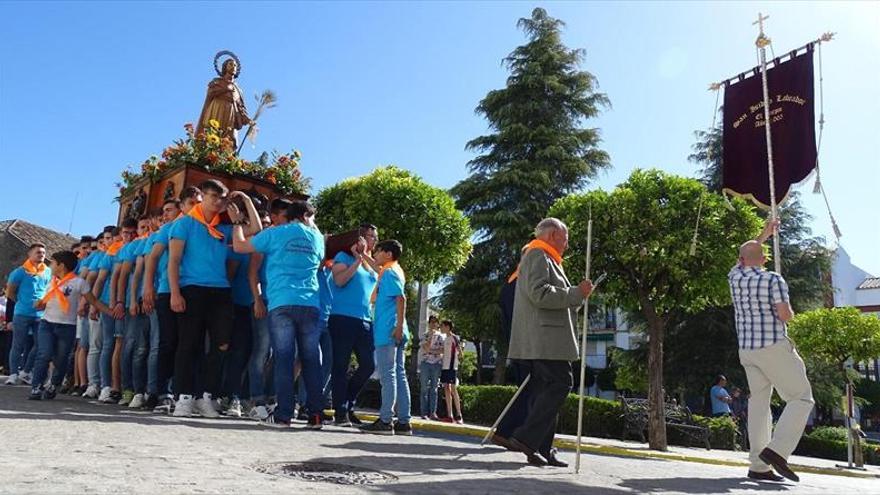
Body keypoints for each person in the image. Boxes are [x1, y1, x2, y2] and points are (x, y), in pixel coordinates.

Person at [729, 218, 814, 483]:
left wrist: (764, 234)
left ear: (742, 260)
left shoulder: (734, 277)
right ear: (764, 259)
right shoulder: (773, 280)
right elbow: (785, 315)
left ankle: (758, 465)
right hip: (773, 346)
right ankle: (777, 451)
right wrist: (791, 312)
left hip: (748, 350)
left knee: (759, 404)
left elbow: (747, 255)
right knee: (801, 398)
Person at [504, 218, 593, 467]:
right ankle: (526, 438)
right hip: (544, 339)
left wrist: (579, 295)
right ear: (554, 234)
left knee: (548, 391)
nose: (567, 243)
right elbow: (539, 293)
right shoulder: (537, 255)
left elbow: (559, 299)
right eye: (565, 238)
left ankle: (541, 448)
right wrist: (576, 292)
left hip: (548, 338)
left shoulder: (548, 258)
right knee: (561, 384)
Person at [231, 198, 325, 429]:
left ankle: (284, 416)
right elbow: (321, 261)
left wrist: (237, 224)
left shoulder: (277, 233)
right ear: (306, 216)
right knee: (311, 361)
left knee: (283, 359)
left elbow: (240, 247)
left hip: (281, 303)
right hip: (311, 304)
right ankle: (315, 416)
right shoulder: (317, 238)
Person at [168, 179, 234, 418]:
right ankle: (183, 397)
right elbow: (173, 261)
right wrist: (175, 292)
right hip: (192, 288)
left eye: (222, 198)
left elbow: (253, 230)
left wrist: (241, 205)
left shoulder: (224, 228)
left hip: (221, 290)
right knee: (189, 343)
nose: (217, 202)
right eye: (213, 197)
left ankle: (205, 396)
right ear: (202, 197)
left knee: (222, 343)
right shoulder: (184, 224)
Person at [142, 189, 201, 414]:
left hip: (193, 290)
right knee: (167, 343)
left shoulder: (203, 229)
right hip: (167, 290)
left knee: (188, 344)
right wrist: (149, 288)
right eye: (191, 203)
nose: (195, 207)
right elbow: (152, 258)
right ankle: (159, 392)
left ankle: (183, 393)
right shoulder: (168, 229)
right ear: (182, 208)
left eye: (199, 203)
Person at [29, 251, 112, 400]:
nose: (50, 265)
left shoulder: (79, 282)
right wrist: (39, 304)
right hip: (47, 324)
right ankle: (36, 386)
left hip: (67, 326)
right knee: (44, 354)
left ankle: (54, 384)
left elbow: (94, 301)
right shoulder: (51, 281)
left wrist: (110, 312)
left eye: (53, 262)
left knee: (61, 359)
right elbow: (43, 302)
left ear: (61, 265)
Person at [328, 223, 380, 427]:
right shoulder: (343, 257)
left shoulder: (371, 263)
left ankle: (347, 404)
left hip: (365, 320)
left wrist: (364, 258)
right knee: (340, 366)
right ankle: (341, 413)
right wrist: (357, 260)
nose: (373, 240)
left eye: (375, 237)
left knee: (368, 365)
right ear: (359, 237)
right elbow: (339, 281)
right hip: (342, 318)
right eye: (370, 236)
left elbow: (379, 275)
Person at [360, 240, 411, 436]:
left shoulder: (389, 273)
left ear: (388, 254)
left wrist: (397, 327)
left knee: (388, 374)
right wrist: (363, 256)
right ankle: (404, 422)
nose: (375, 254)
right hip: (395, 330)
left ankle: (385, 420)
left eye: (379, 251)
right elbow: (375, 266)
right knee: (399, 374)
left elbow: (401, 298)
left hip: (388, 331)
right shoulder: (391, 269)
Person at [5, 243, 52, 386]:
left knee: (40, 345)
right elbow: (10, 292)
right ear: (29, 255)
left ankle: (25, 371)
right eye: (38, 252)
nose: (41, 255)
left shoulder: (48, 271)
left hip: (40, 314)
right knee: (17, 344)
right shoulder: (20, 271)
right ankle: (13, 374)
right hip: (22, 313)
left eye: (43, 252)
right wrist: (21, 302)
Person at [116, 216, 151, 406]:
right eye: (142, 226)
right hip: (135, 302)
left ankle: (146, 389)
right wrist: (124, 301)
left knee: (150, 348)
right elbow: (124, 276)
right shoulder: (136, 246)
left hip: (157, 300)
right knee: (132, 346)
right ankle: (129, 389)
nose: (146, 229)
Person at [418, 315, 444, 420]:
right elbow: (425, 347)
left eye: (435, 322)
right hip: (425, 363)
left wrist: (431, 351)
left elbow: (443, 350)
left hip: (437, 364)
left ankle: (433, 413)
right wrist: (430, 338)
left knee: (434, 389)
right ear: (429, 323)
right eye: (431, 322)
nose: (433, 324)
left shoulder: (441, 336)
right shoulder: (425, 335)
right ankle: (424, 413)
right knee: (424, 388)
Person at [439, 319, 463, 424]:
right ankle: (450, 415)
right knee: (446, 389)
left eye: (442, 326)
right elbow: (443, 351)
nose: (441, 328)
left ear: (448, 327)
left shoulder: (454, 338)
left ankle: (459, 415)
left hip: (452, 367)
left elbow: (460, 352)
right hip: (445, 366)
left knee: (453, 389)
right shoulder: (446, 339)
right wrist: (430, 350)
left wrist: (458, 357)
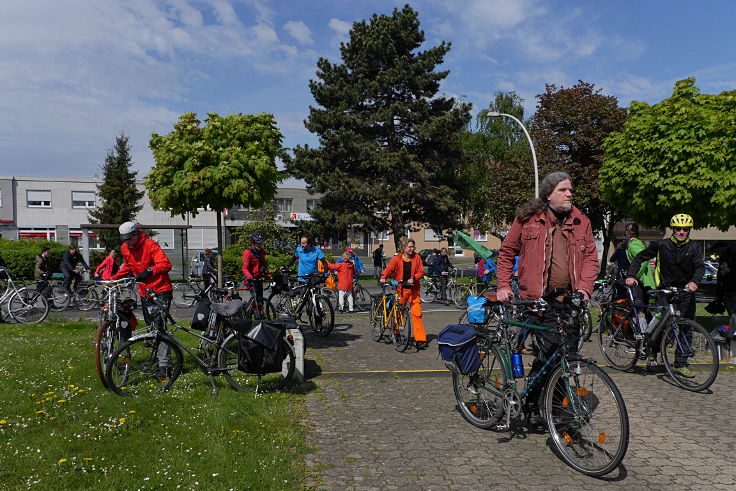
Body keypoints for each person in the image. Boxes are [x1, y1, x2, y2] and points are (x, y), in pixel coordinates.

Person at [496, 171, 598, 427]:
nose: (569, 194)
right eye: (563, 190)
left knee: (568, 354)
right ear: (549, 194)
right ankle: (545, 408)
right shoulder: (528, 219)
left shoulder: (580, 220)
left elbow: (590, 259)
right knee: (551, 351)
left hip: (571, 300)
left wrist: (584, 290)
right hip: (539, 300)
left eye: (570, 189)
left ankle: (547, 405)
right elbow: (507, 252)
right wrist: (503, 286)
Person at [626, 214, 705, 376]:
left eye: (685, 229)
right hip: (665, 292)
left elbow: (700, 267)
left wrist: (695, 282)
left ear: (689, 230)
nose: (681, 232)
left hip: (686, 292)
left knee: (686, 328)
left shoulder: (694, 247)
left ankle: (681, 363)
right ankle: (653, 355)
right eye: (678, 229)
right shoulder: (662, 245)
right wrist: (631, 275)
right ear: (673, 229)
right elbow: (640, 257)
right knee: (661, 327)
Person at [112, 221, 174, 379]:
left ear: (136, 234)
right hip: (145, 292)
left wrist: (150, 270)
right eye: (124, 240)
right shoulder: (125, 248)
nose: (127, 243)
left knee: (159, 327)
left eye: (129, 239)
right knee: (151, 327)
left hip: (161, 290)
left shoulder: (150, 245)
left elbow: (166, 264)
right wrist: (113, 278)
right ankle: (157, 357)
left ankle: (164, 365)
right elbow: (128, 266)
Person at [380, 237, 428, 349]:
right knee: (399, 313)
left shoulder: (417, 257)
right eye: (410, 247)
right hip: (401, 289)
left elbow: (421, 271)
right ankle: (396, 333)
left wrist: (415, 278)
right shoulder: (397, 258)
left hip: (414, 289)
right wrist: (383, 277)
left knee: (417, 314)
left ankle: (420, 339)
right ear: (404, 248)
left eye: (413, 247)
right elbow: (389, 269)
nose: (412, 249)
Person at [242, 233, 269, 301]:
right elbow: (245, 268)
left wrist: (268, 275)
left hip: (258, 278)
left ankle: (259, 310)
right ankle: (252, 310)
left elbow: (264, 264)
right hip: (250, 279)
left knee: (260, 299)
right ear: (253, 243)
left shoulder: (261, 252)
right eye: (258, 243)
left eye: (261, 243)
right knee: (255, 299)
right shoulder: (248, 252)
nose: (260, 245)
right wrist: (250, 277)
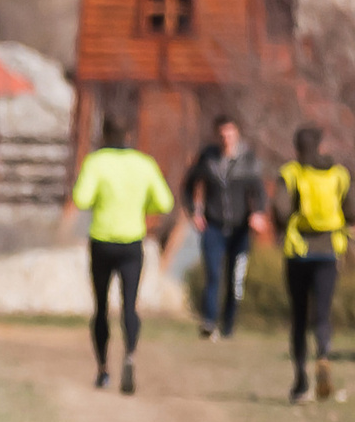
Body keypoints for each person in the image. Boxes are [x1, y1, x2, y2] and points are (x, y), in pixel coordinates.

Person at [63, 118, 174, 394]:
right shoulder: (144, 164)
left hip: (102, 241)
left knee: (101, 307)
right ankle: (130, 355)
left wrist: (101, 200)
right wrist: (142, 207)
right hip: (132, 242)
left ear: (104, 135)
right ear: (129, 136)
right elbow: (164, 202)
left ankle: (103, 369)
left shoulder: (96, 162)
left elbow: (82, 199)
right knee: (129, 306)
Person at [275, 126, 350, 404]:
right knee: (322, 313)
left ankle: (300, 382)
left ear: (297, 146)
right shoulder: (338, 174)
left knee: (299, 316)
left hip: (298, 252)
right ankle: (323, 354)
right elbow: (352, 210)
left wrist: (282, 226)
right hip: (328, 251)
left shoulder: (291, 173)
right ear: (321, 145)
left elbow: (281, 210)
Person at [184, 115, 264, 339]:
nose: (226, 138)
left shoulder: (247, 158)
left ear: (237, 134)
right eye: (222, 134)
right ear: (216, 135)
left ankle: (228, 325)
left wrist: (258, 213)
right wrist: (193, 212)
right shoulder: (207, 158)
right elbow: (189, 185)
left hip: (240, 229)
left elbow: (258, 191)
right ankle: (209, 323)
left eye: (230, 134)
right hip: (213, 226)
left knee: (234, 279)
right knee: (213, 274)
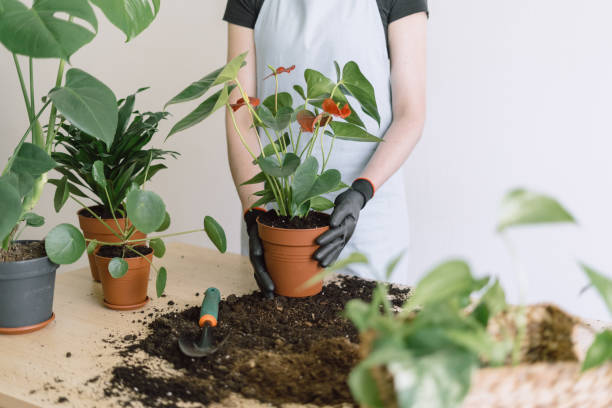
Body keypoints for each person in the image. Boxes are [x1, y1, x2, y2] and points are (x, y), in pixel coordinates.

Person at [223, 0, 428, 298]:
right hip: (276, 217)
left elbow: (410, 113)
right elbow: (240, 112)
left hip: (369, 224)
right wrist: (254, 214)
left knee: (367, 338)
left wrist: (361, 192)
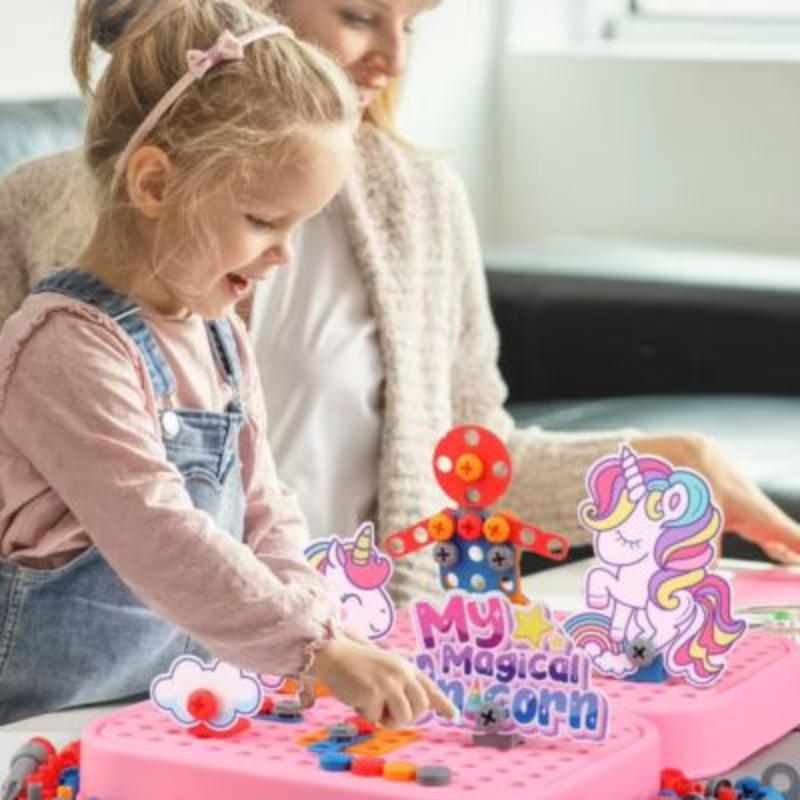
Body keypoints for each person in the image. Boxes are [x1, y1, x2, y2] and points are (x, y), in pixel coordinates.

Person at [0, 2, 798, 613]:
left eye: (412, 21)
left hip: (354, 678)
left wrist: (674, 464)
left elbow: (468, 464)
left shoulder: (419, 201)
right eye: (358, 14)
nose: (393, 57)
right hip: (123, 692)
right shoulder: (44, 211)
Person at [0, 0, 453, 726]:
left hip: (152, 710)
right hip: (34, 726)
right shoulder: (63, 349)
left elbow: (266, 508)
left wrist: (321, 627)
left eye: (297, 225)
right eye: (263, 221)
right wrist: (314, 652)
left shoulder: (220, 337)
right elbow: (159, 532)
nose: (283, 253)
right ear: (154, 184)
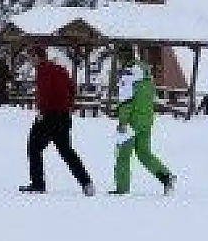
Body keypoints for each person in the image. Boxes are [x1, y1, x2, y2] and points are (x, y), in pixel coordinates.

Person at [20, 46, 95, 196]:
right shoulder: (60, 69)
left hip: (49, 115)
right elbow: (72, 88)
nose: (30, 61)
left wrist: (42, 111)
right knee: (66, 151)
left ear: (36, 56)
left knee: (34, 147)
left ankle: (38, 184)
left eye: (30, 57)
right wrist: (68, 106)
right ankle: (86, 183)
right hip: (64, 115)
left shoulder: (43, 70)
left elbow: (44, 92)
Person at [110, 45, 175, 196]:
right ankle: (166, 177)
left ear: (122, 57)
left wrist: (122, 121)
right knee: (144, 153)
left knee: (122, 154)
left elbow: (126, 101)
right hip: (146, 119)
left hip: (132, 121)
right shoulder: (145, 73)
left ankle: (122, 188)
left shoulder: (128, 75)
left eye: (118, 57)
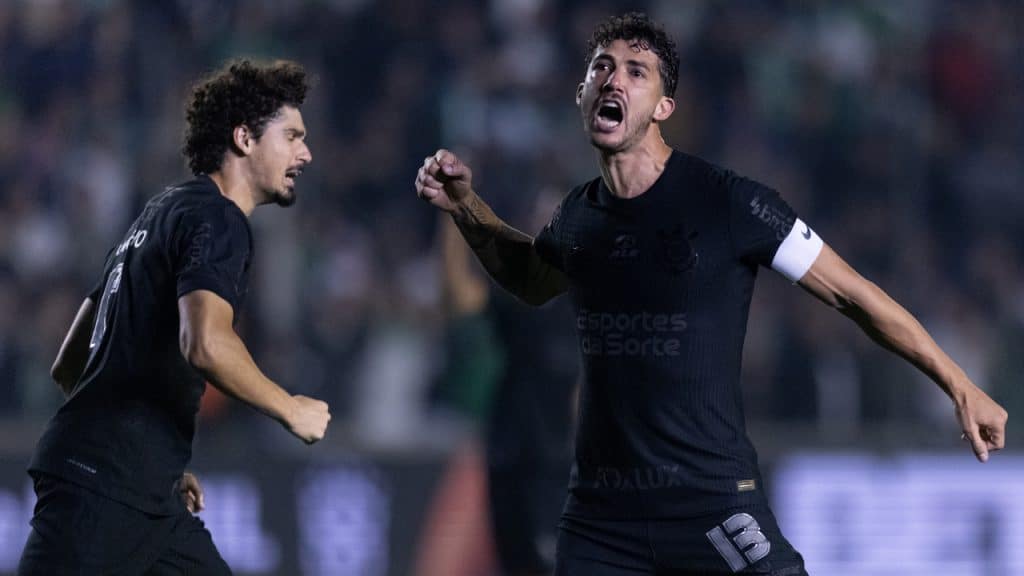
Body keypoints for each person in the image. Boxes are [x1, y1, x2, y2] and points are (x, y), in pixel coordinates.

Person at [415, 12, 1008, 576]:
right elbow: (530, 281)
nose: (612, 78)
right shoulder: (577, 218)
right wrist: (467, 207)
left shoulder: (729, 203)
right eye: (600, 67)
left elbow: (854, 295)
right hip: (601, 520)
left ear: (663, 107)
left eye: (634, 71)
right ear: (580, 95)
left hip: (710, 504)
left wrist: (959, 382)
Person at [18, 59, 331, 575]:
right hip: (102, 487)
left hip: (144, 492)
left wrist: (153, 455)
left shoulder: (158, 213)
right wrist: (288, 407)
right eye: (293, 135)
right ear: (244, 139)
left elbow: (69, 364)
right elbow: (204, 342)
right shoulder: (220, 220)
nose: (306, 153)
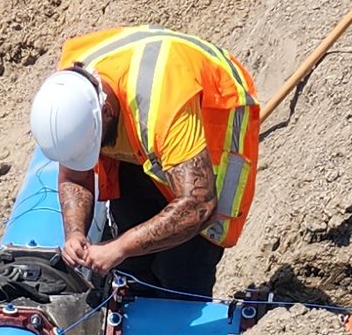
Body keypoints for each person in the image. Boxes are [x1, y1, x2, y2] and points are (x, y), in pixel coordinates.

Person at [27, 24, 262, 303]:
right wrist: (75, 234)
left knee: (182, 269)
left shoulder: (165, 111)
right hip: (144, 127)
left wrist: (120, 247)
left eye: (95, 144)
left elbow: (199, 204)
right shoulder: (71, 93)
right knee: (132, 263)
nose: (96, 152)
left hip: (213, 113)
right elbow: (76, 177)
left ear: (107, 112)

++++++++

## Task to carry out
Pictures excluded, repeat exactly the lines from the top of the material through the line with "nose: (567, 243)", including both of those lines.

## Exercise result
Body keypoints for each person in the image. Boxes are [x1, y1, x2, y2] and points are (x, y), in pixel coordinates.

Person at [729, 218, 814, 483]:
left wrist: (764, 234)
left ear: (742, 260)
left shoulder: (734, 277)
right ear: (764, 259)
right shoulder: (773, 280)
right elbow: (785, 315)
left ankle: (758, 465)
right hip: (773, 346)
right ankle: (777, 451)
right wrist: (791, 312)
left hip: (748, 350)
left knee: (759, 404)
left elbow: (747, 255)
right knee: (801, 398)
Person at [504, 218, 593, 467]:
right ankle: (526, 438)
right hip: (544, 339)
left wrist: (579, 295)
right ear: (554, 234)
left knee: (548, 391)
nose: (567, 243)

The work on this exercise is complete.